Westerlind K C, Turner R T
Department of Orthopedics and Biochemistry and Molecular Biology, Mayo Graduate School of Medicine, Rochester, Minnesota, USA.
J Bone Miner Res. 1995 Jun;10(6):843-8. doi: 10.1002/jbmr.5650100603.
Dynamic weight bearing is important for normal growth and maintenance of the skeleton in humans and laboratory animals. Transforming growth factor-beta (TGF-beta) has been implicated as having autocrine and paracrine actions in bone. The purpose of this study was to examine mRNA levels of TGF-beta in skeletal tissues of growing male rats following skeletal unweighting during an 11-day spaceflight. Animals were sacrificed 5-8 h after the skeleton was reloaded. Spaceflight resulted in decreases in cortical bone area and periosteal bone formation, but no change in medullary area and endocortical bone formation. In addition, spaceflight had no effect on longitudinal bone growth. TGF-beta was reduced relative to the ground controls in the hindlimb periosteum, but was not significantly altered in the growth zone of the tibial metaphysis.

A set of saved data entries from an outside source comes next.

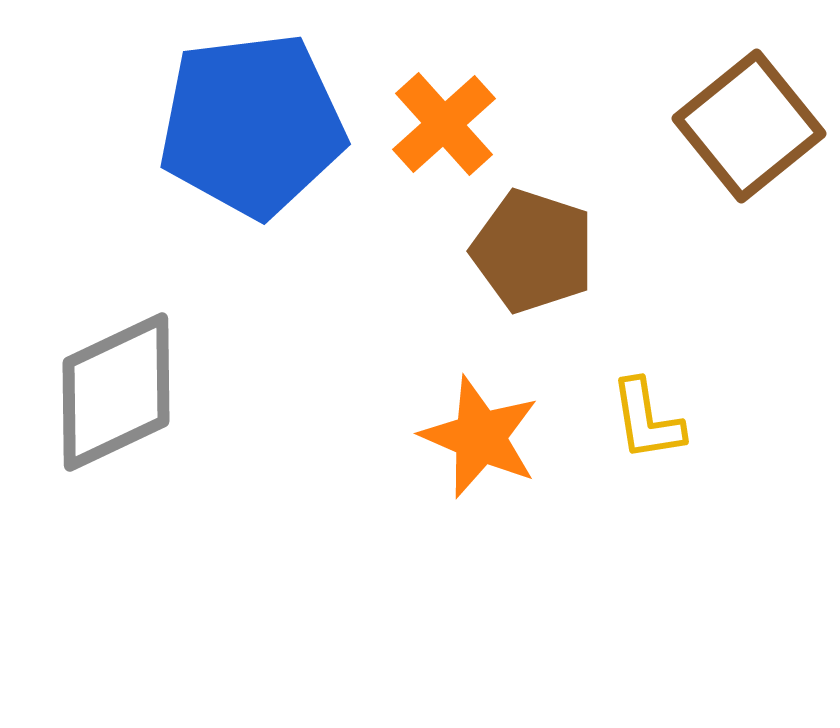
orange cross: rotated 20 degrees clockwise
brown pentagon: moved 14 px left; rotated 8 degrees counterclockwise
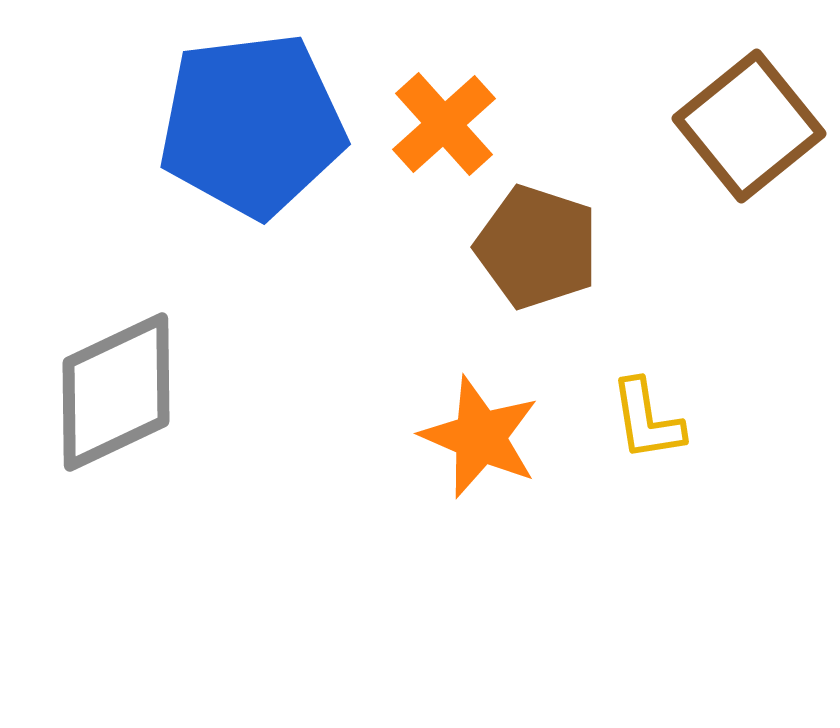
brown pentagon: moved 4 px right, 4 px up
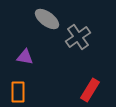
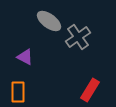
gray ellipse: moved 2 px right, 2 px down
purple triangle: rotated 18 degrees clockwise
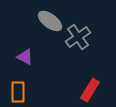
gray ellipse: moved 1 px right
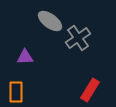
gray cross: moved 1 px down
purple triangle: rotated 30 degrees counterclockwise
orange rectangle: moved 2 px left
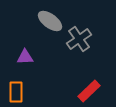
gray cross: moved 1 px right, 1 px down
red rectangle: moved 1 px left, 1 px down; rotated 15 degrees clockwise
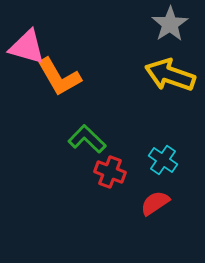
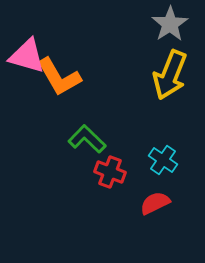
pink triangle: moved 9 px down
yellow arrow: rotated 87 degrees counterclockwise
red semicircle: rotated 8 degrees clockwise
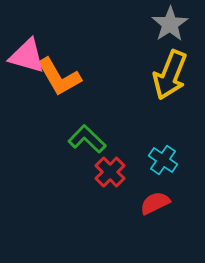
red cross: rotated 24 degrees clockwise
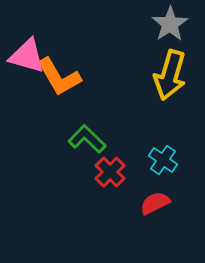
yellow arrow: rotated 6 degrees counterclockwise
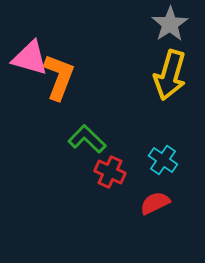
pink triangle: moved 3 px right, 2 px down
orange L-shape: rotated 129 degrees counterclockwise
red cross: rotated 20 degrees counterclockwise
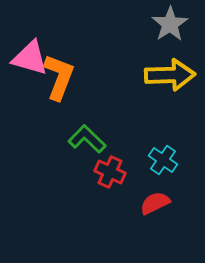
yellow arrow: rotated 108 degrees counterclockwise
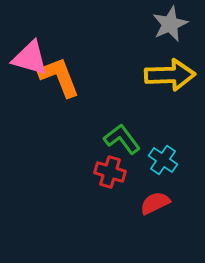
gray star: rotated 9 degrees clockwise
orange L-shape: rotated 42 degrees counterclockwise
green L-shape: moved 35 px right; rotated 9 degrees clockwise
red cross: rotated 8 degrees counterclockwise
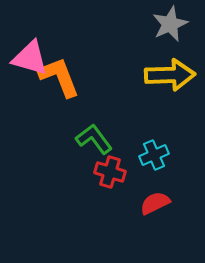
green L-shape: moved 28 px left
cyan cross: moved 9 px left, 5 px up; rotated 32 degrees clockwise
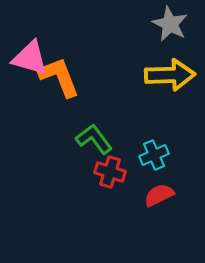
gray star: rotated 21 degrees counterclockwise
red semicircle: moved 4 px right, 8 px up
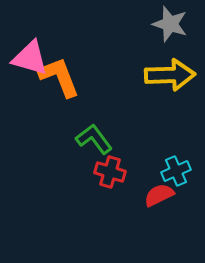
gray star: rotated 9 degrees counterclockwise
cyan cross: moved 22 px right, 16 px down
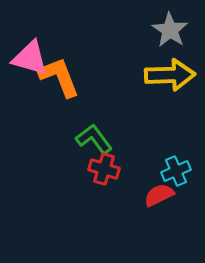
gray star: moved 6 px down; rotated 15 degrees clockwise
red cross: moved 6 px left, 3 px up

Similarly, mRNA levels for type I collagen were reduced in the periosteum, but not in the metaphysis of flight animals. The results suggest a potential role of TGF-beta as an intermediate in the signal transduction pathway for mechanical loading. Further, they indicate skeletal tissue compartment-dependent changes in mRNA levels for TGF-beta following weightlessness.
动态负重对于人类和实验动物骨骼的正常生长及维持至关重要。转化生长因子-β(TGF-β)被认为在骨骼中具有自分泌和旁分泌作用。本研究的目的是检测11天太空飞行期间骨骼失重后生长中的雄性大鼠骨骼组织中TGF-β的mRNA水平。在骨骼重新负重5 - 8小时后处死动物。太空飞行导致皮质骨面积和骨膜骨形成减少,但骨髓面积和内皮质骨形成无变化。此外,太空飞行对纵向骨生长无影响。与地面对照组相比,后肢骨膜中的TGF-β减少,但胫骨近端生长区未发生显著改变。同样,飞行动物骨膜中I型胶原蛋白的mRNA水平降低,但干骺端未降低。结果表明TGF-β在机械负荷信号转导途径中可能作为一种中间体发挥作用。此外,它们表明失重后TGF-β的mRNA水平存在骨骼组织区室依赖性变化。